____ EXCERPT

A Macroarchaeology Approach: How Can Archaeology Make Novel and Useful Contributions to Evolutionary Theory?
Author(s): Charles Perreault
This is an abstract from the "The Extended Evolutionary Synthesis and Human Origins: Archaeological Perspectives" session, at the 84th annual meeting of the Society for American Archaeology.
The quality of the archaeological record limits the range of evolutionary research questions archaeologists can ask. The Extended Evolutionary Synthesis mostly describes micro-scale phenomena that unfold at the hierarchical level of the individual and over very short time scales. This means that most of these processes are underdetermined by the archaeological record, with its resolution and sampling intervals that are typically in the order of 10^2-10^3 years. Archaeologists can overcome these limitations and make novel and useful contributions to evolutionary theory and behavioral sciences in general by replacing the search for micro-scale phenomena with a search for macro-scale patterns in the global archaeological record. Macro-scale processes operate at a hierarchical level well above that of the individual. They cannot be seen within the span of a human lifetime but become visible when looked from an observation window thousands of years long and thousands of kilometers wide. The archaeological record has the scope necessary to detect macro-scale phenomena because it can provide samples that are large enough to cancel out the noise generated by micro-scale examples. Here I lay out what a macroarchaeology program looks like and provide examples of the approach.

________
____ MATERIAL

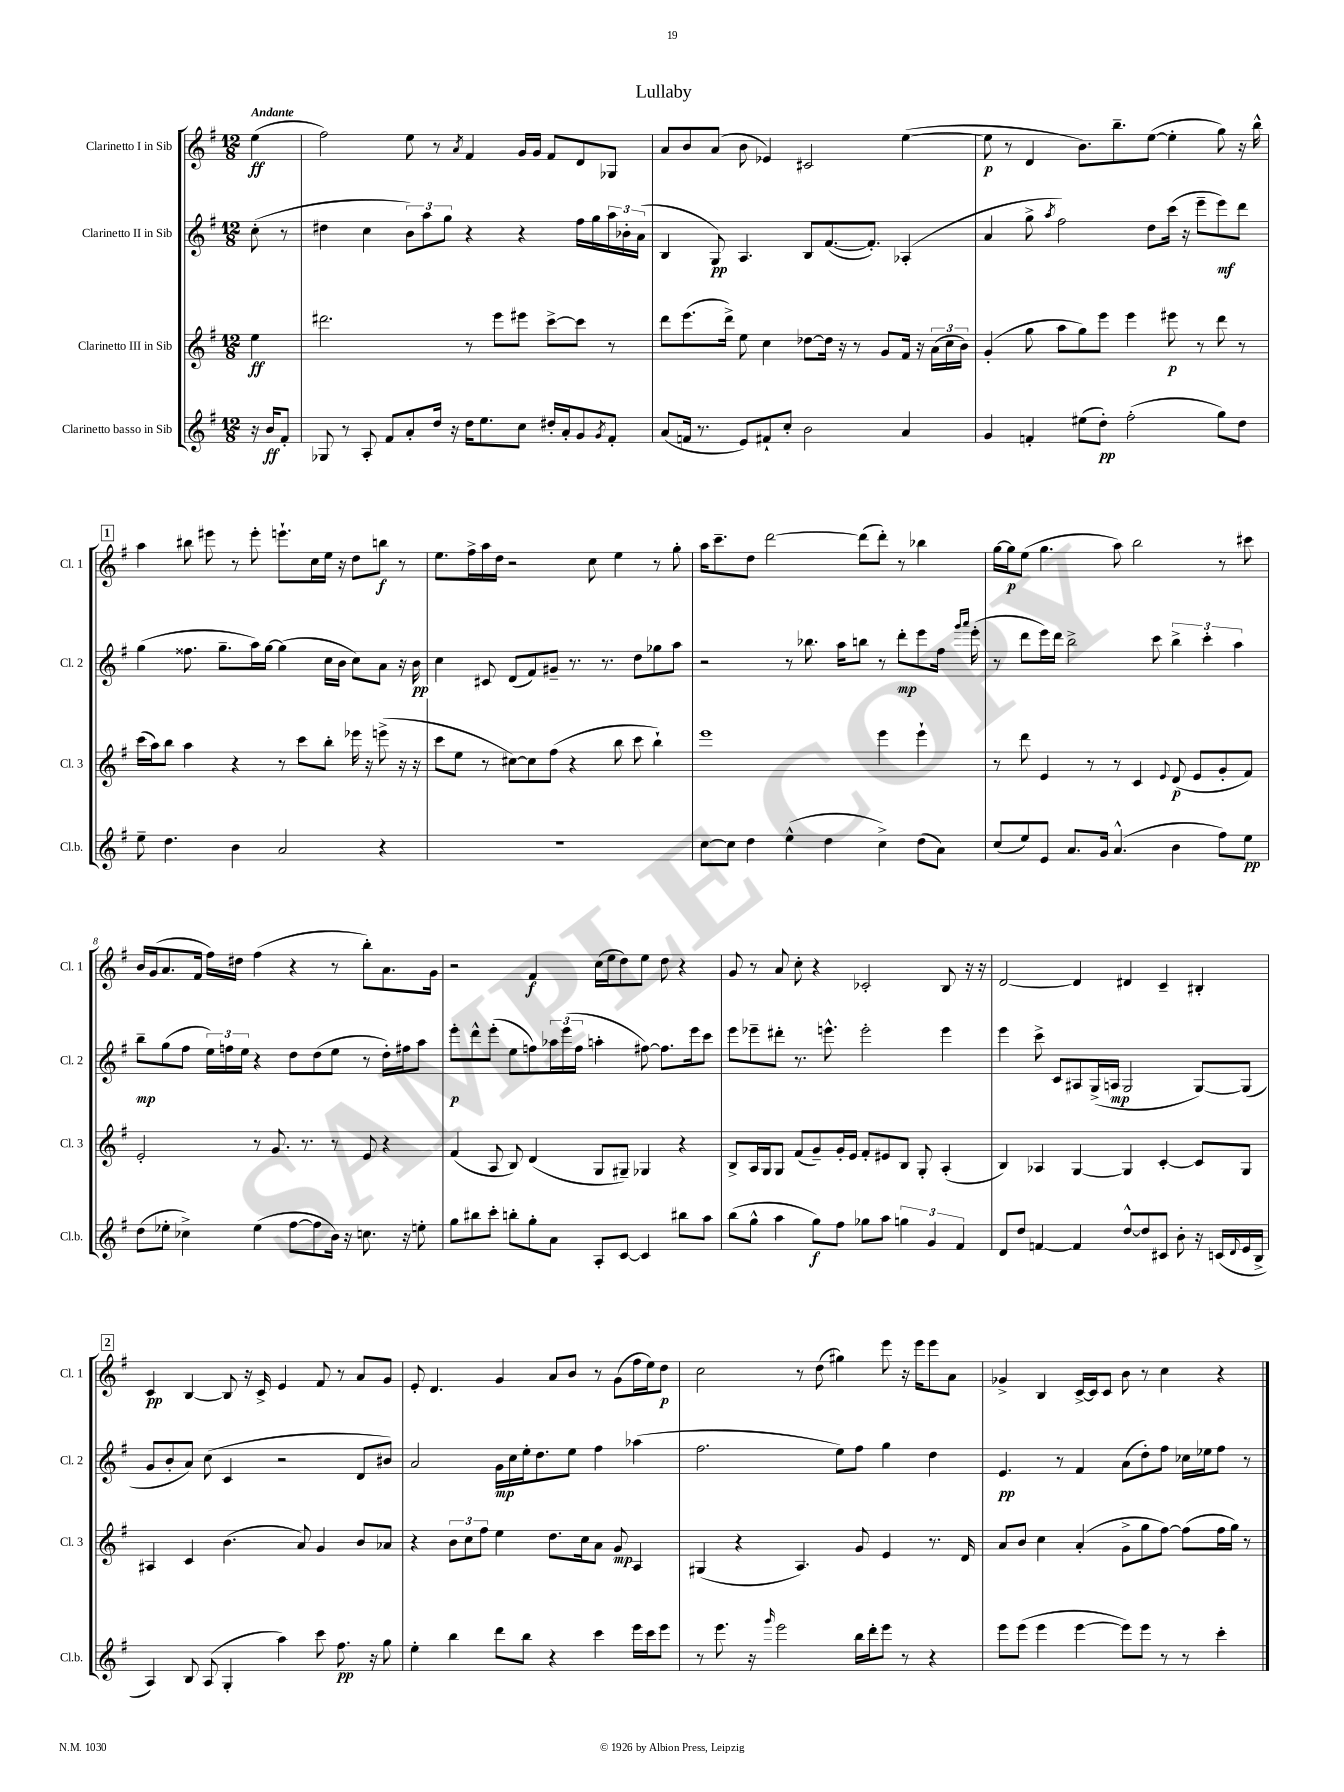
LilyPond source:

\header { title = "Lullaby" }
<<
\new StaffGroup <<
\new Staff = "s0" \with { instrumentName = "Clarinetto I in Sib" shortInstrumentName = "Cl. 1" } {
    \clef treble \key g \major \numericTimeSignature \time 12/8 \partial 4 \tempo "Andante"
    e''4\ff( |
    fis''2) e''8 r8 \acciaccatura { a'8 } fis'4 g'16 g'16 fis'8 d'8 ges8 |
    a'8 b'8 a'8( b'8 ees'4) cis'2 e''4~( |
    e''8\p r8 d'4 b'8.) b''8.-- e''8~( e''4-. g''8) r16 b''16-^ |
    \mark \markup { \box "1" } a''4 bis''8 eis'''8 r8 eis'''8-. e'''8.-! c''16 e''16 r16 d''8 b''8\f r8 |
    e''8. fis''16-> a''16 d''16 r2 c''8 e''4 r8 g''8-. |
    a''16 c'''8.-- d''8 d'''2~ d'''8( d'''8-.) r8 bes''4 |
    g''16~ g''16\p e''8( g''4. a''8) b''2 r8 cis'''8 |
    b'16 g'16( a'8. fis'16 fis''16) dis''16 fis''4( r4 r8 b''8-.) a'8. g'16 |
    r2 fis'4\f c''16( e''16 d''8) e''8 d''8 r4 |
    g'8 r8 a'8 c''8-. r4 ces'2-. b8 r16 r16 |
    d'2~ d'4 dis'4 c'4-- bis4-. |
    \mark \markup { \box "2" } c'4\pp b4~ b8 r16 c'16-> e'4 fis'8 r8 a'8 g'8 |
    e'8-. d'4. g'4 a'8 b'8 r8 g'8( fis''16 e''16) d''8\p |
    c''2 r8 d''8( gis''4) e'''8 r16 e'''16 e'''8 a'8 |
    ges'4-> b4 c'16~-> c'16 c'8 b'8 r8 c''4 r4 \bar "|." |
}
\new Staff = "s1" \with { instrumentName = "Clarinetto II in Sib" shortInstrumentName = "Cl. 2" } {
    \clef treble \key g \major \numericTimeSignature \time 12/8 \partial 4
    c''8-.( r8 |
    dis''4 c''4 \tuplet 3/2 { b'8) a''8 g''8 } r4 r4 fis''16 g''16 \tuplet 3/2 { a''16 bes'16-. a'16( } |
    b4 g8\pp) a4. b8 fis'8.~( fis'8.-.) aes4-.( |
    a'4 g''8-> \acciaccatura { a''8 } fis''2) d''8 c'''16( r16 e'''8-- e'''8\mf) d'''8 |
    \mark \markup { \box "1" } g''4( fisis''8. g''8.-- a''16) g''16~ g''4( c''16 b'16 c''8) a'8 r16 b'16\pp |
    c''4 cis'8 d'8( fis'8) gis'8-- r8. r8. d''8 ges''8 a''8 |
    r2 r8 bes''8. a''16 b''8 r8 d'''8-.\mp e'''8 fis''16 \grace { g'''16 a'''16 } e'''16-.( |
    r8 d'''8 e'''16) d'''16 b''2-> c'''8 \tuplet 3/2 { b''4-> c'''4-. a''4 } |
    b''8--\mp g''8( fis''8 \tuplet 3/2 { e''16) f''16 e''16 } r4 d''8 d''8( e''8 r8 d''16-.) fis''16 a''8 |
    e'''8-.\p d'''8-^ e'''8-.( e''8 f''8) \tuplet 3/2 { aes''16 e'''16( f''16 } a''4-. fis''8~) fis''8. e'''16 c'''8 |
    e'''8 ees'''8-- dis'''8-. r8. e'''8.-^ e'''2-. e'''4 |
    e'''4 c'''8-> c'8 ais8 g16->( a16\mp g2 g8~) g8( |
    \mark \markup { \box "2" } g'8 b'8-. a'8) c''8( c'4 r2 d'8 bis'8) |
    a'2 g'16\mp c''16 e''16-. d''8. e''8 fis''4 aes''4( |
    fis''2. e''8) fis''8 g''4 d''4 |
    e'4.\pp r8 fis'4 a'8( d''8-.) fis''8 ces''16 ees''16 fis''8 r8 \bar "|." |
}
\new Staff = "s2" \with { instrumentName = "Clarinetto III in Sib" shortInstrumentName = "Cl. 3" } {
    \clef treble \key g \major \numericTimeSignature \time 12/8 \partial 4
    e''4\ff |
    dis'''2. r8 e'''8 eis'''8 c'''8~-> c'''8 r8 |
    d'''8 e'''8.( d'''16->) e''8 c''4 des''8~ des''16 r16 r8 g'8 fis'16 r16 \tuplet 3/2 { a'16( c''16 b'16) } |
    g'4-.( g''8 a''8 g''8) e'''8 e'''4 eis'''8\p r8 d'''8 r8 |
    \mark \markup { \box "1" } c'''16( a''16) b''8 a''4 r4 r8 c'''8 b''8-. ees'''16 r16 e'''8->( r16 r16 |
    c'''8 e''8 r8 cis''8~) cis''8 fis''8( r4 b''8 c'''8 b''4-!) |
    e'''1 e'''4 e'''4-! |
    r8 d'''8 e'4 r8 r8 c'4 \appoggiatura { e'8 } d'8\p( e'8 g'8-. fis'8) |
    e'2-. r8 g'8. r8. r8 e'8 r4 |
    fis'4( a8 b8) d'4( g8 gis8--) ges4 r4 |
    b8-> a16 g16 g8 fis'8( g'8--) g'16-. e'16 fis'8-. eis'8 b8 g8-. a4-.( |
    b4) aes4 g4~ g4 c'4~-. c'8 g8 |
    \mark \markup { \box "2" } ais4 c'4 b'4.( a'8) g'4 b'8 aes'8 |
    r4 \tuplet 3/2 { b'8 c''8 fis''8 } e''4 d''8. c''16 a'8 g'8\mp a4 |
    gis4( r4 a4.) g'8 e'4 r8. d'16 |
    a'8 b'8 c''4 a'4-.( g'8-> g''8 fis''8~) fis''8( fis''16 g''16) r8 \bar "|." |
}
\new Staff = "s3" \with { instrumentName = "Clarinetto basso in Sib" shortInstrumentName = "Cl.b." } {
    \clef treble \key g \major \numericTimeSignature \time 12/8 \partial 4
    r16 b'16\ff fis'8-. |
    ges8 r8 a8-. fis'8 a'8-. d''16 r16 d''16 e''8. c''8 dis''16-. a'16-. g'8 \acciaccatura { g'8 } fis'8-. |
    a'8( f'16 r8. e'8) fis'8-! c''8-. b'2 a'4 |
    g'4 f'4-. eis''8( d''8-.\pp) fis''2-.( g''8) d''8 |
    \mark \markup { \box "1" } e''8-- d''4. b'4 a'2 r4 |
    R1. |
    c''8~ c''8 d''4 e''4-^( d''4 c''4->) d''8( a'8) |
    c''8( e''8) e'8 a'8. g'16 a'4.-^( b'4 fis''8) e''8\pp |
    d''8( ees''8-. ces''4->) ees''4( fis''8~ fis''8 b'16) r16 c''8. r16 e''8-. |
    g''8 bis''8 c'''8-. b''8-. g''8-. a'8 a8-. c'8~ c'4 bis''8 a''8 |
    b''8( g''8-^ a''4 g''8\f) fis''8 ges''8 a''8 \tuplet 3/2 { g''4 g'4 fis'4 } |
    d'8 d''8 f'4~ f'4 d''8~-^ d''8 cis'8 b'8-. r16 c'16( \appoggiatura { d'8 } e'16 b16-> |
    \mark \markup { \box "2" } a4) b8 a8( g4-. a''4) c'''8 fis''8.\pp r16 g''8 |
    e''4-. b''4 d'''8 b''8 r4 c'''4 e'''16 c'''16 e'''8 |
    r8 e'''8. r16 \grace { g'''16 } e'''2 b''16 d'''16-. e'''8 r8 r4 |
    e'''8 e'''8( e'''4 e'''4~ e'''8) e'''8 r8 r8 c'''4-. \bar "|." |
}
>>
>>
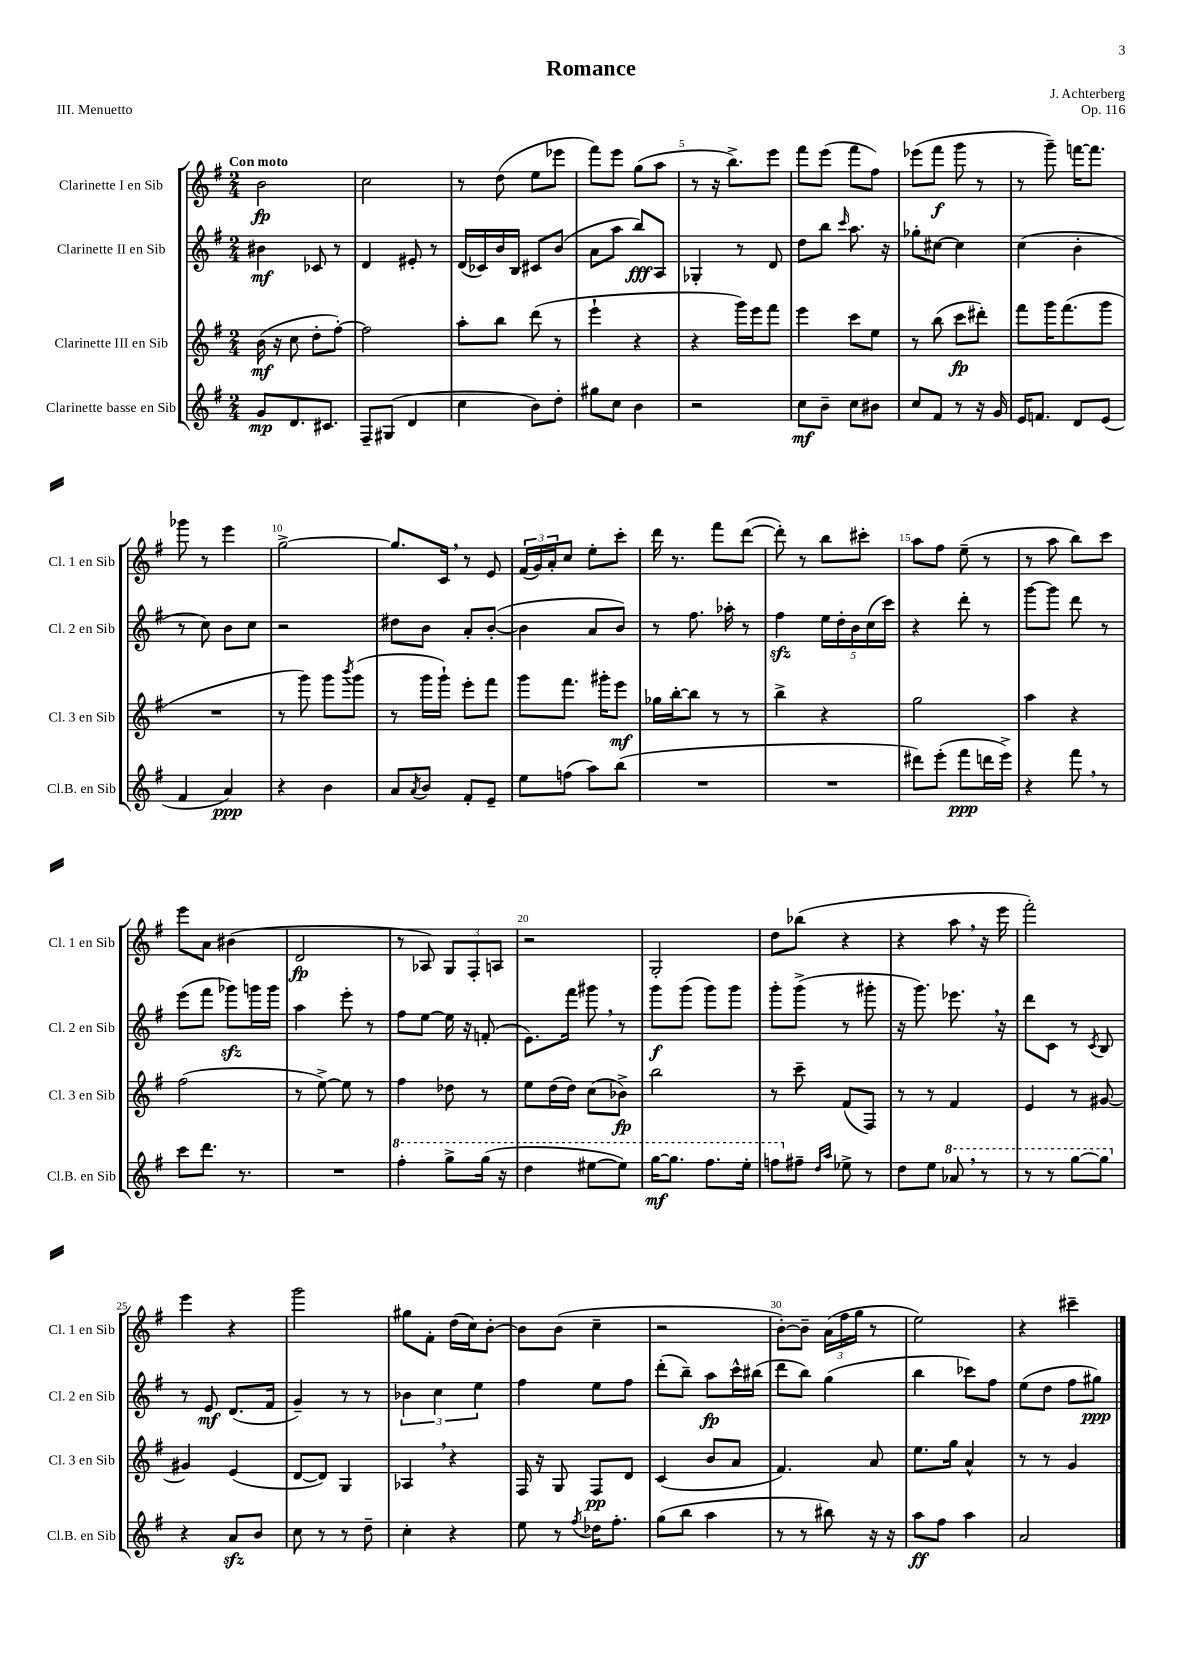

________

Answer these from the abstract on macroarchaeology:
(a) At which meeting was the session containing this abstract held?
(b) What order of years does the abstract give for the archaeological record's usual resolution and sampling intervals?
(c) How long and how wide must the observation window be for macro-scale processes to become visible?

(a) The 84th annual meeting of the Society for American Archaeology.
(b) 10^2-10^3 years.
(c) Thousands of years long and thousands of kilometers wide.